Goldman downgrades Warby Parker, cites ‘fading confidence’ in revenue outlook

Shares of Warby Parker have plummeted nearly 63% this year, and Goldman Sachs only sees more risks in the near term to the beaten-up glasses retailer. “We have fading confidence in the outlook for revenue outperformance and timeline to underlying GAAP profitability following several earnings releases where the revenue growth and profitability outlook have disappointed versus our expectations, driving a more balanced risk/reward with less upside potential to valuation,” analyst Brooke Roach said in a note to clients.
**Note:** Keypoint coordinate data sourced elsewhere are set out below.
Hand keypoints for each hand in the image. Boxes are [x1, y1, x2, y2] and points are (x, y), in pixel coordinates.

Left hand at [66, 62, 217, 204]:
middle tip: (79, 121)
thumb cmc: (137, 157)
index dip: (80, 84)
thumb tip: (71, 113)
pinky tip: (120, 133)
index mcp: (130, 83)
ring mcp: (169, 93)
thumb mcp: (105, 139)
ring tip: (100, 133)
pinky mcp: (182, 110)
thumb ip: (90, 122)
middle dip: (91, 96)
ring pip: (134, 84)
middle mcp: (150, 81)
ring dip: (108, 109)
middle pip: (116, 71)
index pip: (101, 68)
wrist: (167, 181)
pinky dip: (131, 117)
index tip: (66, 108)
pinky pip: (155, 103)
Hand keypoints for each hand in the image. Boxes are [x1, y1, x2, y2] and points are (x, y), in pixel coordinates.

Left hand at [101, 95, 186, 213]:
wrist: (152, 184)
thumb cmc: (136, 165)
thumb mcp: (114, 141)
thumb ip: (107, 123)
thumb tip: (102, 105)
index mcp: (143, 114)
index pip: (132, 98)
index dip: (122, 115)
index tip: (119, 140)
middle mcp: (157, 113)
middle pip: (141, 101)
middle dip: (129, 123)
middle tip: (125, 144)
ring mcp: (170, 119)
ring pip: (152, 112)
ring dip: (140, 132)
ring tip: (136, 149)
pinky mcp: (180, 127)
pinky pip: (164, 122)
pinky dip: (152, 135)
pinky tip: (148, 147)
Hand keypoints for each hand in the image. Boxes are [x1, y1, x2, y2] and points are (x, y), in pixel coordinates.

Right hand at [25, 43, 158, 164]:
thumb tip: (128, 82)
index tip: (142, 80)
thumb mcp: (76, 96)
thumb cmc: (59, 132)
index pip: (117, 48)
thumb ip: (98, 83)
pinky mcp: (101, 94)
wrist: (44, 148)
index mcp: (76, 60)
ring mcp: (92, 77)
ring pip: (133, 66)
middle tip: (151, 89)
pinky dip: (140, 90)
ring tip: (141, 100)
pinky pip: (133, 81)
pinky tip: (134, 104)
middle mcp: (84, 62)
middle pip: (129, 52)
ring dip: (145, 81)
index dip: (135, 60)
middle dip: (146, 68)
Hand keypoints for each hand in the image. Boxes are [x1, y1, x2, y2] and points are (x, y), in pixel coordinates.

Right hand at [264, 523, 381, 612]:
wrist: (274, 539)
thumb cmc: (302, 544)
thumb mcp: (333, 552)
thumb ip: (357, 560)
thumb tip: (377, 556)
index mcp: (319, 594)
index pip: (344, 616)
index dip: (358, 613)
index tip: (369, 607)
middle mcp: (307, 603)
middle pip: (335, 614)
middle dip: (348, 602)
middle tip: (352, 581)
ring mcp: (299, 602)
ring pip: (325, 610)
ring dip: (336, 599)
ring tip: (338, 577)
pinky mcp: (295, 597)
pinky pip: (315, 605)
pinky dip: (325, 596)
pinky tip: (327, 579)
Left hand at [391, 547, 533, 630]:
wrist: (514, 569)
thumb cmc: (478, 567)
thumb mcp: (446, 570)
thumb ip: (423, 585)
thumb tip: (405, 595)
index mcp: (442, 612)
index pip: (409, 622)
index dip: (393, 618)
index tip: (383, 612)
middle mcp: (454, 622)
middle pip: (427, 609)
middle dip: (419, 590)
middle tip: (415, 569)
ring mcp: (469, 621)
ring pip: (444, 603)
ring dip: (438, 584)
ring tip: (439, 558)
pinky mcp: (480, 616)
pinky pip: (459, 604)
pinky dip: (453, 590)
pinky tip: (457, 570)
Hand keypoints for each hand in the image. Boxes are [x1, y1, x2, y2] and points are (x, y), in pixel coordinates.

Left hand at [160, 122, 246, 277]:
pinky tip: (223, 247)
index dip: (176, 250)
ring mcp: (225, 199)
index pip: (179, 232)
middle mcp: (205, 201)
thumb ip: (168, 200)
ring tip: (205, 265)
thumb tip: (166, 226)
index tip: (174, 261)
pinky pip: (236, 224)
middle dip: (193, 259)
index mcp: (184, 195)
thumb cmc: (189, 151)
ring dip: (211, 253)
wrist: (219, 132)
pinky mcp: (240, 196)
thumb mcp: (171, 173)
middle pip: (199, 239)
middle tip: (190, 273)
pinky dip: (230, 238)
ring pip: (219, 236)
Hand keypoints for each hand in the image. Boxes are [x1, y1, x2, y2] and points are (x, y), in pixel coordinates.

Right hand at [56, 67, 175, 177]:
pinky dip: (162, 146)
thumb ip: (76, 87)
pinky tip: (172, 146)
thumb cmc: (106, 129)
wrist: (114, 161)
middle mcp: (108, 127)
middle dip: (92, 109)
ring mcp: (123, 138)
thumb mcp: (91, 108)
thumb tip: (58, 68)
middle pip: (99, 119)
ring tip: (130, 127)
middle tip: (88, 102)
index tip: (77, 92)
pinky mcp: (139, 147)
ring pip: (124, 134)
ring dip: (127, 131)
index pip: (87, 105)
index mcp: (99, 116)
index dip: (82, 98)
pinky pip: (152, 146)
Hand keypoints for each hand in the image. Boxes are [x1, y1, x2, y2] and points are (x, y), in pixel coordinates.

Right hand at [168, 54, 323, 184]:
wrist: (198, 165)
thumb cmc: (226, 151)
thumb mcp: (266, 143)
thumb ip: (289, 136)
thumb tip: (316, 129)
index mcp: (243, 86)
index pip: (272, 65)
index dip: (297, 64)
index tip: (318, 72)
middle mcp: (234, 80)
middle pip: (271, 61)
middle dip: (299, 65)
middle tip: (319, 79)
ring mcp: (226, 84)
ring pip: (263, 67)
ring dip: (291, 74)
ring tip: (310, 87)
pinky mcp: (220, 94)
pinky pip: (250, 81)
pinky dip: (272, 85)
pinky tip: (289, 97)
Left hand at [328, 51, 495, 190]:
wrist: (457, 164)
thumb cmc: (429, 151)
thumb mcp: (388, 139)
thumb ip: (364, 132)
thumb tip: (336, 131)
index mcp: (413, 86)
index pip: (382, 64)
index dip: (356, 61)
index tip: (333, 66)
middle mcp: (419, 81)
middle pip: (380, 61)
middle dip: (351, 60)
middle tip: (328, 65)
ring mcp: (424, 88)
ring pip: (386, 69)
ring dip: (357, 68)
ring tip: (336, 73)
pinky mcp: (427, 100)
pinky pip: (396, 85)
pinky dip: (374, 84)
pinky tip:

Roach downgraded the stock to neutral from buy and slashed the bank’s price target to $18 from $34 a share. She also noted the bank’s initial call on the stock was “wrong.” The new target implies upside of just 3% from Tuesday’s closing price. Warby could benefit and capture market share in the long-term as it grows its brick and mortar stores, but a troublesome macro-environment, among other things, creates a “longer-dated path to profit growth,” Roach said. “We no longer have conviction in valuation expansion opportunity given our below-guide revenue and EBITDA forecasts. With execution risk elevated in a dynamic environment with rising rates, we believe valuation will remain range-bound,” she wrote. — CNBC’s Michael Bloom contributed reporting.